ついにゴジラが打った。巨人・宮崎キャンプで臨時コーチを務めている松井秀喜氏(39)が7日、打撃練習を敢行。グリーンシートで覆われた打撃ケージの中で行ったため、その姿を確認することはできなかったものの、関係者によれば「非常にいいスイングをしていた」。原監督からはフリー打撃の実演を要請されているだけに、今キャンプ中にサンマリンスタジアムでゴジラの“豪快アーチ”が復活することになりそうだ。

 周囲がどよめいた。全体練習が終了した後の木の花ドーム。松井氏がバットを持った球団関係者とともに打撃ケージの中へ、ゆっくりと入っていった。グリーンシートで覆われていたため中の様子は確認できなかったが、時間にして約10分。「カーン、カーン」という松井氏の力強い打球音が速いペースでドーム内に響き渡った。

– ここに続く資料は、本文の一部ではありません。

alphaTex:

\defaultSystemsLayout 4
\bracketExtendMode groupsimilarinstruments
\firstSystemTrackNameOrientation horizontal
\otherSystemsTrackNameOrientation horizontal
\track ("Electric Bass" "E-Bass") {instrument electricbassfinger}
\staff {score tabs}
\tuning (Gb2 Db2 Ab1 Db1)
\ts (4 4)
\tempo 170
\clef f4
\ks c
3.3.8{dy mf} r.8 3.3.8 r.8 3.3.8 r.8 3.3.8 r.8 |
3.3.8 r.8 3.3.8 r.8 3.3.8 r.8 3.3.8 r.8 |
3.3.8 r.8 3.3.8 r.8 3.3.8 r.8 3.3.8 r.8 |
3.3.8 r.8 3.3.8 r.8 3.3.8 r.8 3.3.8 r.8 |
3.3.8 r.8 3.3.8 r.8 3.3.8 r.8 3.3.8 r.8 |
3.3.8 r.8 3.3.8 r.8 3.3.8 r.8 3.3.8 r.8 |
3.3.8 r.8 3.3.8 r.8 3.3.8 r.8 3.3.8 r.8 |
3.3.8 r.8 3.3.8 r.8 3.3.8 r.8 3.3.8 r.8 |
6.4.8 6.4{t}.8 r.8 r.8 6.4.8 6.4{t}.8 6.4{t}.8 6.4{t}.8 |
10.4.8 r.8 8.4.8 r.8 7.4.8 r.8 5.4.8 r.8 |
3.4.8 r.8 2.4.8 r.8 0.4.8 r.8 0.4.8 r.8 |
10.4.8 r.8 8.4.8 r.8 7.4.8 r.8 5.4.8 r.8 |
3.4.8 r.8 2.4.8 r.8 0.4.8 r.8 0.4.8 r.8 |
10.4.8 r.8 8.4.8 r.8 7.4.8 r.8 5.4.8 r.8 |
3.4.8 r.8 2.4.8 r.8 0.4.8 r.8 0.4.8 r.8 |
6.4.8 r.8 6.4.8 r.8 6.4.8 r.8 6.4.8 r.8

「ケージに入っていった? 幻だよ。(打撃練習は)やっていなかった。ダイエットにいいかなと」

 松井氏はつじつまの合わないジョークを口にしてごまかしたが、シートの内側で打撃練習を敢行していたのは明らかだ。ケージの中の様子を目撃していた球団関係者によれば「ボールケースに入っていた球を半分ぐらい打っていた。非常にいいスイングだったよ」。ティー打撃で約100球、気合十分の表情で打ち込んでいたという。

 昨年末の時点で原監督からは今キャンプでのフリー打撃実演を要請されていた。

 とはいえ「キャンプの主役はあくまでも選手であり、臨時コーチの自分が目立ってしまうのは良くない」というのが松井氏のスタンス。それだけに当初は消極的だった。しかし今キャンプで再び指揮官から「(松井氏のフリー打撃は)天気のいい時だな。いい風が吹いている環境があるだろ。コンディションを考えないとな」との発言が飛び出し、周囲の実現ムードが高まる中“やらざるを得ない状況”が出来上がってしまった。

 松井氏は数日前に「(指導で)言うだけ言って、自分が打つのを見せて『何だよアイツ』って言われるのも恥ずかしい。こっそり万全な準備をしてやりたい。それができるかどうかですね」とも語っていただけに“ブラインド・ティー打撃”はXデーに向けた練習だったとみられる。

 この日も外野ノック、寺内のフリー打撃で打撃投手として106球を投げるなど、八面六臂(ろっぴ)の動きを見せたゴジラコーチ。宮崎地方の天候は8日午後から徐々に回復へと向かう見込みだけに、早ければ日曜日の9日にも大勢のファンの前で快音を響かせることになりそうだ。